A through bus service between this British colony and the Chinese city of Canton will be starting up in mid-year. Travelers will be able to make the journey in four to five hours, and by next year Hong Kong will be linked by bus via Canton to other centers in Guangdong Province.

The venture is being undertaken by a jointly owned Hong Kong-China company and is seen by government officials here as a further significant step in the process of establishing a modern system of passenger transport between Hong Kong and the Chinese mainland.

Already jetfoil watercraft are speeding tourists from Hong Kong to Canton. In another major step, the Kowloon-Canton Railway (KCR), passing through the Lo Wu border crossing, is being modernized.

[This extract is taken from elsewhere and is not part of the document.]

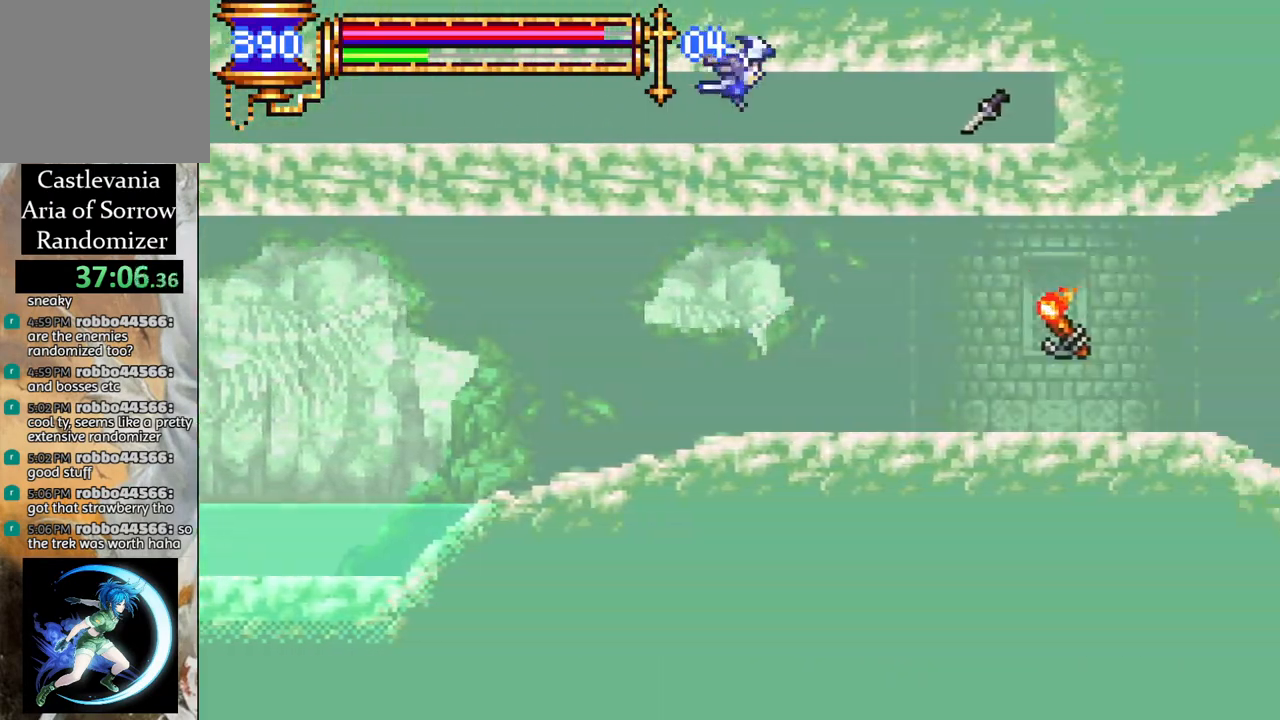
{"buttons": [], "left_stick": "center", "right_stick": "center", "events": [[417, "DPAD_RIGHT", "up"]]}
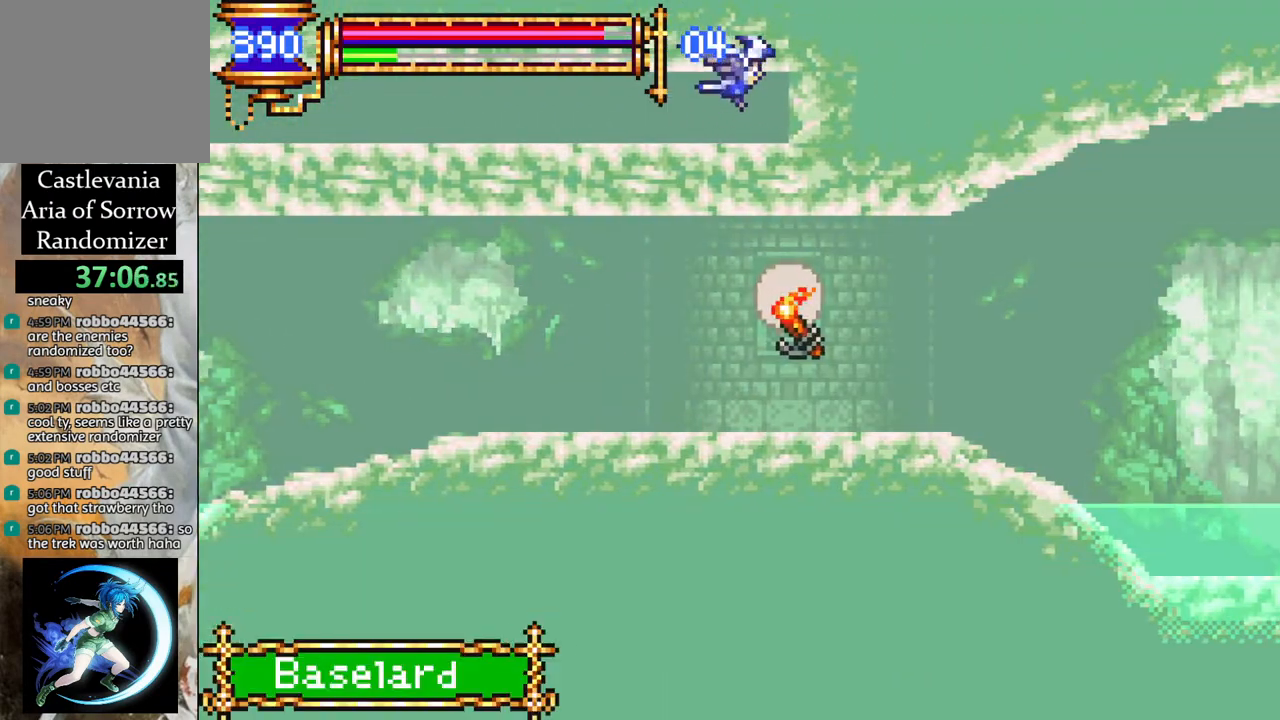
{"buttons": ["DPAD_LEFT"], "left_stick": "center", "right_stick": "center", "events": [[33, "DPAD_LEFT", "down"]]}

KCR planners expect than within 10 years more than half a million passengers a day will be rolling by rail between Hong Kong and Canton at speeds of 75 m.p.h. aboard electrified multiple-unit trains, compared with the maximum 45 m.p.h. of today's antiquated rolling stock.

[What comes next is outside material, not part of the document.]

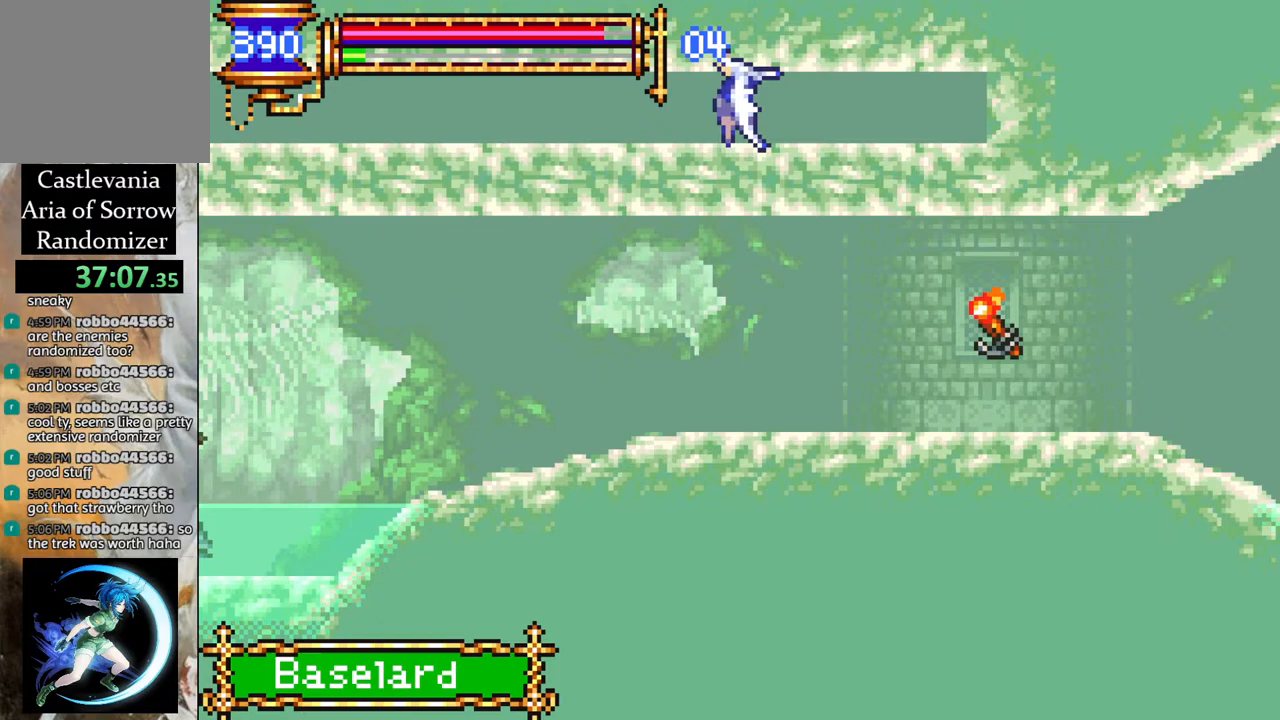
{"buttons": ["DPAD_LEFT"], "left_stick": "center", "right_stick": "center", "events": []}
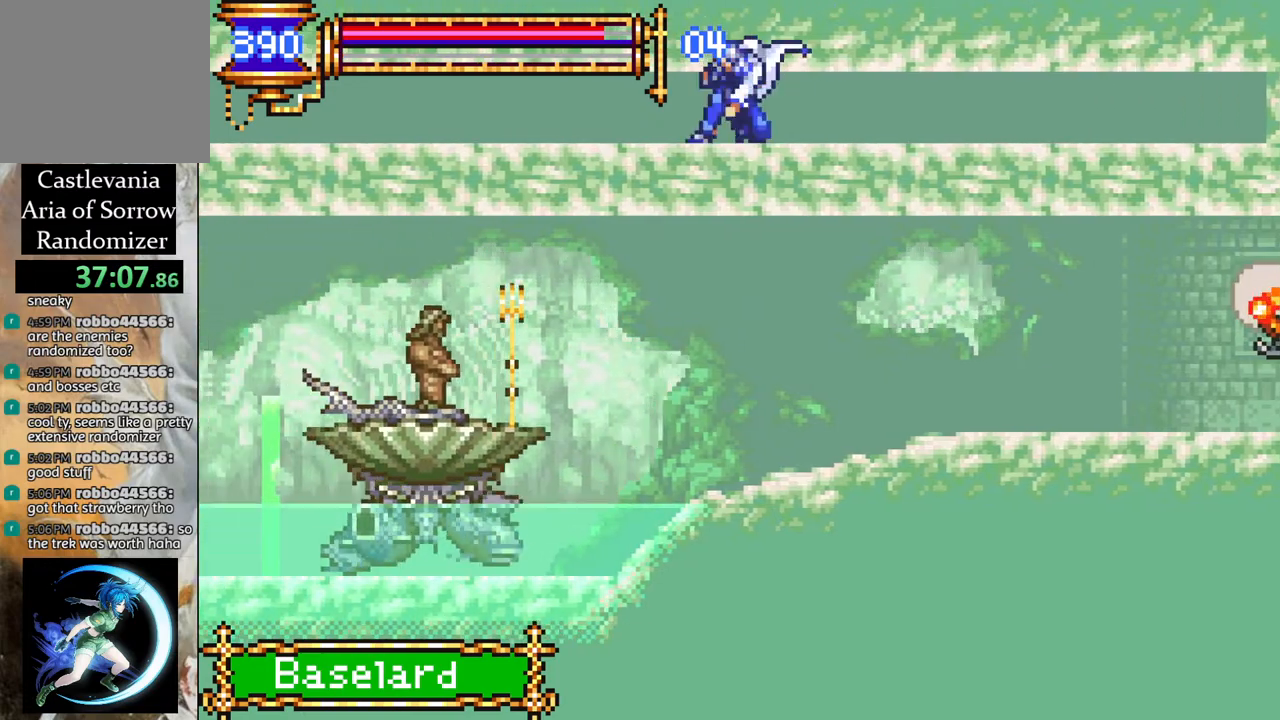
{"buttons": [], "left_stick": "center", "right_stick": "center", "events": [[467, "DPAD_LEFT", "up"]]}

Negotiators of the bus deal with China report eagerness by Canton representatives to establish a reliable road link with Hong Kong. Intensive work is underway on upgrading highways in the region.

The bus service will begin operation on existing roads. Then, as new highways are brought into play in Guangdong, routing of buses elsewhere in the province will become more ambitious.

If the Hong Kong-Canton passenger bus venture proves a success, the same joint company intends to expand into land- and sea- freight operations and later to branch into airfreight activities as well.

Hong Kong government sources say the new bus service will require more intensive monitoring of passengers passing in and out of China -- especially out. Security forces will have to be on the lookout for illegal emigrants who may seek to hop a bus from Chairman Hua's China rather than make a dash across the land frontier by foot or swim to Hong Kong, as some do at present.

But the security problem is not expected to be severe and is outweighed by the prospect of more relaxed movement of people between the colony and China, using established means of transport.

The Hong Kong government is solidly behind the scheme to modernize the Kowloon- Canton Railway. Since through passenger service (without walking across the bridge at Lo Wu to change trains) was reinstituted last April after a 30-year interval, passenger traffic has been rising steadily.